Campaign hammer and tongs are out unusually early
| WASHINGTON
The British historian Denis Brogan once wrote, with admiration, about how a truly marvelous political process in the United States somehow brought together people who really were so far apart: geographically, ethnically, racially, religiously, and in their feelings about the direction their leaders should take their country.
He wrote that the long campaign for president, filled with cheering and boisterousness at the political conventions, and then followed by accusations and debate between the party nominees, somehow became the glue that brought the country together. He concluded that this process provided a way in which the voters could "let off steam" before they went to the polls, chose a president, and then buried their differences while uniting behind their chosen leader. "Better than using guns" to settle their differences, he observed.
Mr. Brogan, writing a half-century ago, had it right: That's the odd but admirable way our presidential succession comes about - when our new president takes office in the wake of this unifying process.

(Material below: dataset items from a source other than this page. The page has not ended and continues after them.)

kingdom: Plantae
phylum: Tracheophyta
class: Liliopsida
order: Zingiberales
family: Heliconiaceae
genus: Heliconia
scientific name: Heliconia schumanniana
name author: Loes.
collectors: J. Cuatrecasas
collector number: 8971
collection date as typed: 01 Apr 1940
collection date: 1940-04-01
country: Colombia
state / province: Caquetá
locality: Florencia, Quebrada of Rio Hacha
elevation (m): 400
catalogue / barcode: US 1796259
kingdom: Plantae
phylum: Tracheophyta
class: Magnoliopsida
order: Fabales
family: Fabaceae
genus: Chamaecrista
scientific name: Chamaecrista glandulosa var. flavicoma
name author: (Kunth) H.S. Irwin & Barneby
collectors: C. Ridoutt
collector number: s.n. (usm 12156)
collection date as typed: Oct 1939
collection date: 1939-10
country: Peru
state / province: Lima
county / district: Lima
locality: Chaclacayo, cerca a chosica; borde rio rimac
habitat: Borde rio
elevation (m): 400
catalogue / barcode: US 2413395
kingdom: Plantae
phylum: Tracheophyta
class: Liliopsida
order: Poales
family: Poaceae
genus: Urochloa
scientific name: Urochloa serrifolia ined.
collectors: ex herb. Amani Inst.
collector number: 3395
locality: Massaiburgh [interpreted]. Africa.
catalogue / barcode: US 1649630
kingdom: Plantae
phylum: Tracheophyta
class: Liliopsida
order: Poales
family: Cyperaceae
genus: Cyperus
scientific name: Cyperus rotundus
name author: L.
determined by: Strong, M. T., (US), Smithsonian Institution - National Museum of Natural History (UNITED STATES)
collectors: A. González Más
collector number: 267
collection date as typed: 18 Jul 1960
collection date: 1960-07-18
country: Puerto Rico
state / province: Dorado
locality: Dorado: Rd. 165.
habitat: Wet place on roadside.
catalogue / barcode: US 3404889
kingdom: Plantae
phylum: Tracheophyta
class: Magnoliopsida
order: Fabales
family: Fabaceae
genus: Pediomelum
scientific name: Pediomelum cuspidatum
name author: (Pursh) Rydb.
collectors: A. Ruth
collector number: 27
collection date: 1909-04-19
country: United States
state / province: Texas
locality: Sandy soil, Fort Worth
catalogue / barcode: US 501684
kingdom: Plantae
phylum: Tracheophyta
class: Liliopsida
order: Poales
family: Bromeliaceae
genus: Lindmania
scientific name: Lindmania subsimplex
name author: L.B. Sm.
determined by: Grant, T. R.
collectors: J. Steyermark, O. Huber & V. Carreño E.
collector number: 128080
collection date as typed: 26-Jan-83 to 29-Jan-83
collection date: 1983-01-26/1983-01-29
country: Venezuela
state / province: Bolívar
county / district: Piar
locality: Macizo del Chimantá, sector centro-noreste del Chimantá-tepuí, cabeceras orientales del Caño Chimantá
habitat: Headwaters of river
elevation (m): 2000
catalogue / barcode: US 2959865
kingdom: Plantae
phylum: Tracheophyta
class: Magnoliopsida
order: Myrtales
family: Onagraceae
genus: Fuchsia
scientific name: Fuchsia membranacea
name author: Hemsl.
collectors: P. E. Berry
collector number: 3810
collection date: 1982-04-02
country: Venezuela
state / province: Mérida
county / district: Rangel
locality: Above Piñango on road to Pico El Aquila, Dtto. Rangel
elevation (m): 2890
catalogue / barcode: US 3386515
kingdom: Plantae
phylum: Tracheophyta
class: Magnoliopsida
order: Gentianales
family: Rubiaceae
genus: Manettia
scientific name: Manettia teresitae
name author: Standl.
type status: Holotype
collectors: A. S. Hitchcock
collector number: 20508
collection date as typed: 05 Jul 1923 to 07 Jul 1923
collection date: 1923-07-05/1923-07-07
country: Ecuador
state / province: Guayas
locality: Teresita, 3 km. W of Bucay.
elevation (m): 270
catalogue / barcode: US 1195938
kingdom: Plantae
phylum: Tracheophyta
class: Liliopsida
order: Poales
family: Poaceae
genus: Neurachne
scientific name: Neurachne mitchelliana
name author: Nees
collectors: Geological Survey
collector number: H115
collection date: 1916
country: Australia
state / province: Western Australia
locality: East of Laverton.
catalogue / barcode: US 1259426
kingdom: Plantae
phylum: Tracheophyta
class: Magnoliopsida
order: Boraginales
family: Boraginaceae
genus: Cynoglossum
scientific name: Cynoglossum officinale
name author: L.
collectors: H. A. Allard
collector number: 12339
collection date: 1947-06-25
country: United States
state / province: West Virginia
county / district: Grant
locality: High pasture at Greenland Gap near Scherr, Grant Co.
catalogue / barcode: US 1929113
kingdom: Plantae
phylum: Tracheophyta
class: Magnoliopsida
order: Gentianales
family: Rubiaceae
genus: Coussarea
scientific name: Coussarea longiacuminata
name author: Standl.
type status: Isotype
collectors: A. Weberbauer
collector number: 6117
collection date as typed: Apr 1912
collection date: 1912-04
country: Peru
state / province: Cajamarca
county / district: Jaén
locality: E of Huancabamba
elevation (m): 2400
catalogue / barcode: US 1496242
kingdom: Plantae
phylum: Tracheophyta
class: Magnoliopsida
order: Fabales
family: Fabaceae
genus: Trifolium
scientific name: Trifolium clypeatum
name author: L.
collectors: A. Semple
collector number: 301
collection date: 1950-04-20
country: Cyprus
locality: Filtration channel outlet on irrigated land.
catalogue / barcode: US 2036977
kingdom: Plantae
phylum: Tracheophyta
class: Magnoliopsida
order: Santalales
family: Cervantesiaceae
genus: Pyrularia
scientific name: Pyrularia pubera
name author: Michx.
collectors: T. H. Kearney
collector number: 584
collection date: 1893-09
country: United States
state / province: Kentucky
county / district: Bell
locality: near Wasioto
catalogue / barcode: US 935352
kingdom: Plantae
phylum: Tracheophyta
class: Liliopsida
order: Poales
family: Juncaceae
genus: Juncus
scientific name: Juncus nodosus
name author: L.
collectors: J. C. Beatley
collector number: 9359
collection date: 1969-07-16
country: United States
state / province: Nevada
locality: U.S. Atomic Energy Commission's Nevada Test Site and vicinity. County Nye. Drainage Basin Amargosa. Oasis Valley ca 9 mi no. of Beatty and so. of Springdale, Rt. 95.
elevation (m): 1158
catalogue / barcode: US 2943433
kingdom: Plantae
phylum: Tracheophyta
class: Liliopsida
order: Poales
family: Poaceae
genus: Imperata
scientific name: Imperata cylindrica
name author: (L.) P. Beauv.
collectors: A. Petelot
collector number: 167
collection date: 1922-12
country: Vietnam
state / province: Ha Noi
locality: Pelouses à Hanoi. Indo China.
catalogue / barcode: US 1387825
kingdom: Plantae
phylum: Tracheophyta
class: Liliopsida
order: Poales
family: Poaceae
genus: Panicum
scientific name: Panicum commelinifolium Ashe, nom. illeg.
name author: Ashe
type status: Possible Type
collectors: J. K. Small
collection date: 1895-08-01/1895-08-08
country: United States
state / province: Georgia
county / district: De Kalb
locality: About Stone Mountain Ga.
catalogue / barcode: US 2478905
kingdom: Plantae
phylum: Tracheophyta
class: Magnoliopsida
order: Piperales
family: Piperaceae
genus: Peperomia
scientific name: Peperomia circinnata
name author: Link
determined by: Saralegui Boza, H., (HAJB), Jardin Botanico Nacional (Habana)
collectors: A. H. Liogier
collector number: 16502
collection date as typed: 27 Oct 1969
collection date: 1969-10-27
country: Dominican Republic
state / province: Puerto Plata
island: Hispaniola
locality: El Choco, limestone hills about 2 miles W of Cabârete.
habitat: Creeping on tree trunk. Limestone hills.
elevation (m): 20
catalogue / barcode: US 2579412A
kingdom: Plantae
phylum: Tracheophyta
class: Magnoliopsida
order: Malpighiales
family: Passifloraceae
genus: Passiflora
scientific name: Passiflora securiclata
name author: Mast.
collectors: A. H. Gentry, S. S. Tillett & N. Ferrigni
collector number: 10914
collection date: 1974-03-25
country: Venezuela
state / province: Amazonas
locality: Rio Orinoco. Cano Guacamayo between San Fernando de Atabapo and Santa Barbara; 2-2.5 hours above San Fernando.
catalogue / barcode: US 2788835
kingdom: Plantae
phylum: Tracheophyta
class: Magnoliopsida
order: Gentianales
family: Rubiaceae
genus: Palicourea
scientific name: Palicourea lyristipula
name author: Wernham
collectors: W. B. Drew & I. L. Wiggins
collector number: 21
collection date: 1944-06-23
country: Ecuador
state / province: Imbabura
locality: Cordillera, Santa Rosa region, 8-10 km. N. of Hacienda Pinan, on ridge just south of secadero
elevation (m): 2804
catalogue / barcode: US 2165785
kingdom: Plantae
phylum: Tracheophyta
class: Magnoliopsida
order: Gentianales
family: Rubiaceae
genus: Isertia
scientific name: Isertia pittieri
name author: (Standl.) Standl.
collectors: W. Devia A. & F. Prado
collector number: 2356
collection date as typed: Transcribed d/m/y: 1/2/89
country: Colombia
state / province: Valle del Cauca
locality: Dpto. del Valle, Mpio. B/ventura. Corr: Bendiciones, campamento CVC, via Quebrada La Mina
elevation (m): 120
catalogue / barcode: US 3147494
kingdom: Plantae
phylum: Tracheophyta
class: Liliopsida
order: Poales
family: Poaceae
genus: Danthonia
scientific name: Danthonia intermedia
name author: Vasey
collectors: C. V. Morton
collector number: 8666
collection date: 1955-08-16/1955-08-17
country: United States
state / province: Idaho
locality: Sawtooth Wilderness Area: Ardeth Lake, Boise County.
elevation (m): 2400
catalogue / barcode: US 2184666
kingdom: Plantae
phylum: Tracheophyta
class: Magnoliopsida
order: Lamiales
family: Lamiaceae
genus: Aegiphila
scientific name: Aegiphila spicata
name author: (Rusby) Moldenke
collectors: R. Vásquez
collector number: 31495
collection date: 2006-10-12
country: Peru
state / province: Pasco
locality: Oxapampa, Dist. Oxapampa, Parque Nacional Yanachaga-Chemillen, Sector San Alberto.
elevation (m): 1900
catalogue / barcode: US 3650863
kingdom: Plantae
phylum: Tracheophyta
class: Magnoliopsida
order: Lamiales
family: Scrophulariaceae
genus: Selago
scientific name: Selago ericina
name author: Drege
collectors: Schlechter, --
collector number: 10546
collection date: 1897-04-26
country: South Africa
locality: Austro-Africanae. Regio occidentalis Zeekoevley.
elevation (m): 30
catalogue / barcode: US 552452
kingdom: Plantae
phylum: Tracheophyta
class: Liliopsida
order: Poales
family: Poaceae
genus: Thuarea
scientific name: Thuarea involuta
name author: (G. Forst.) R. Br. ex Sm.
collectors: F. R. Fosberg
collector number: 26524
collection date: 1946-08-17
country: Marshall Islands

But Brogan could well have added that whatever unity came about through this process might or might not hold for long after the election.
What is new to me - and I'm now looking back on 50 years of watching presidential campaigns quite closely as a political writer - is candidates going after each other with hammer and tongs this early.
Also, it's quite apparent that President Bush's 2000 election was not the unifying influence that Brogan was writing about. It's true that in the wake of Sept. 11, Mr. Bush was widely perceived as an outstanding leader and his response to terrorism drew the backing of Democrats. But that didn't last long. A widely unpopular Iraq war and severe job losses have reignited an anti-Bush feeling that carried over from an election that many Democrats believe he stole from Al Gore.
And now, of course, the air is filled with rancor as the Democrats and Republicans exchange jabs over the question of whether the Bush White House did enough to deter terrorism before Sept. 11.
The commission looking into the Sept. 11 attacks has disclosed that the Bush and Clinton administrations varied little in their approach to the terrorism threat. But the Democrats keep after the president, contending:
• Sept. 11 happened on Bush's watch, hence the burden of responsibility falls on him, not Clinton.
• Bush has been derelict in taking his eye off the real enemy, Al Qaeda, while leading the US into a needless war against Iraq.
I've witnessed the kind of anger in today's dissent only twice: During the Vietnam period, and years before that when I was a young man and Franklin D. Roosevelt was stirring up the wrath of millions even as he was bringing hope to millions with the government reforms he pushed into law.
The question today is this: Can a president who didn't really start out with the popular vote on his side - and who is faced with huge problems and a feisty opponent who certainly looks more formidable than Al Gore - win another four years in the White House?
The charge by the president's former counterterrorism chief, Richard A. Clarke, that Bush lacked urgency in his approach to terrorism and that he steered the US into a needless war, at first damaged the president politically. But on March 30th a Gallup Poll showed that after trailing Kerry for much of the primary season, Bush had rallied to edge ahead of the Democrat 49 percent to 46 percent among registered voters.
Events that will occur in the coming months could well give Bush a boost. The trial of Saddam Hussein will remind voters that Bush was the president responsible for his ouster and capture. Then Osama bin Laden might be captured. And a strengthening economy might take Kerry's biggest issue away from him.
And - oh, yes - there's Ralph Nader lurking out there.